◆ **Exercise brief**
Would you give the entries below again in full, exactly as they stand?

======== Data excerpts

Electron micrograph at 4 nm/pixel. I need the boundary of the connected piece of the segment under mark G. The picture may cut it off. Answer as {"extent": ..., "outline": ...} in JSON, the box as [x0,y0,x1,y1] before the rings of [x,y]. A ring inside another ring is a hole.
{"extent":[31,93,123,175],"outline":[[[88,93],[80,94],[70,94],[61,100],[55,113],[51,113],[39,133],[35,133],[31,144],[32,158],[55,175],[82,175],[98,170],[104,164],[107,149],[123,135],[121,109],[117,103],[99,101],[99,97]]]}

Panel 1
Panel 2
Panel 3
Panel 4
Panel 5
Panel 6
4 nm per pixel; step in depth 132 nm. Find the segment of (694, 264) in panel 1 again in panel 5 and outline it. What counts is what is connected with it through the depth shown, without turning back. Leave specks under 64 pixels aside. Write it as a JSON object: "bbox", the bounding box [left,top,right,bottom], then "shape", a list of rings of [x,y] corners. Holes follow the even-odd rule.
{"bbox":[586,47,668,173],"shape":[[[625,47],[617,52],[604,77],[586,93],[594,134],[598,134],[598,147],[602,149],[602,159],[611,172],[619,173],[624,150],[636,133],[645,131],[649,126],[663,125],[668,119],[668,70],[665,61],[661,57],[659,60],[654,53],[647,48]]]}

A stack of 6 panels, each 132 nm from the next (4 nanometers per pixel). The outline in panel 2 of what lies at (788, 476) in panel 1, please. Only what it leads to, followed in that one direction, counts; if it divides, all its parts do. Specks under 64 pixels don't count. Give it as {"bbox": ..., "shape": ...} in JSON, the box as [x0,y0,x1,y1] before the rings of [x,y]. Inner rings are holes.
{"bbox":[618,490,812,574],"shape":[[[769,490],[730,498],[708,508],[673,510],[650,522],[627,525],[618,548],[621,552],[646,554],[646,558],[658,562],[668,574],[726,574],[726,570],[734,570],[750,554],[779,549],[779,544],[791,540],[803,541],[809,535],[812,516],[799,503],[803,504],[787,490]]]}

================

◆ **Written answer**
Electron micrograph at 4 nm/pixel. I need the boundary of the connected piece of the segment under mark G. The picture may cut it off. Answer as {"extent": ..., "outline": ...} in JSON, the box as [x0,y0,x1,y1] before the rings of [x,y]. A ring inside another ring is a hole.
{"extent":[31,93,123,175],"outline":[[[88,93],[80,94],[70,94],[61,100],[55,113],[51,113],[39,133],[35,133],[31,144],[32,158],[55,175],[82,175],[98,170],[104,164],[107,149],[123,135],[121,109],[117,103],[99,101],[99,97]]]}

Panel 1
Panel 2
Panel 3
Panel 4
Panel 5
Panel 6
4 nm per pixel; step in depth 132 nm. Find the segment of (694, 264) in panel 1 again in panel 5 and outline it. What counts is what is connected with it through the depth shown, without turning back. Leave specks under 64 pixels aside. Write it as a JSON object: "bbox", the bounding box [left,top,right,bottom], then "shape", a list of rings of [x,y] corners. Holes follow the even-odd rule.
{"bbox":[586,47,668,173],"shape":[[[625,47],[617,52],[604,77],[586,93],[594,134],[598,134],[598,147],[602,149],[602,159],[611,172],[619,173],[624,150],[636,133],[645,131],[649,126],[663,125],[668,119],[668,70],[665,61],[661,57],[659,60],[654,53],[647,48]]]}

A stack of 6 panels, each 132 nm from the next (4 nanometers per pixel). The outline in panel 2 of what lies at (788, 476) in panel 1, please. Only what it leads to, followed in that one direction, counts; if it divides, all its parts do. Specks under 64 pixels don't count. Give it as {"bbox": ..., "shape": ...} in JSON, the box as [x0,y0,x1,y1] before the rings of [x,y]. Inner rings are holes.
{"bbox":[618,490,812,574],"shape":[[[769,490],[730,498],[708,508],[673,510],[650,522],[627,525],[618,548],[621,552],[646,554],[646,558],[658,562],[668,574],[726,574],[726,570],[734,570],[750,554],[779,549],[779,544],[791,540],[803,541],[809,535],[812,516],[799,503],[803,504],[787,490]]]}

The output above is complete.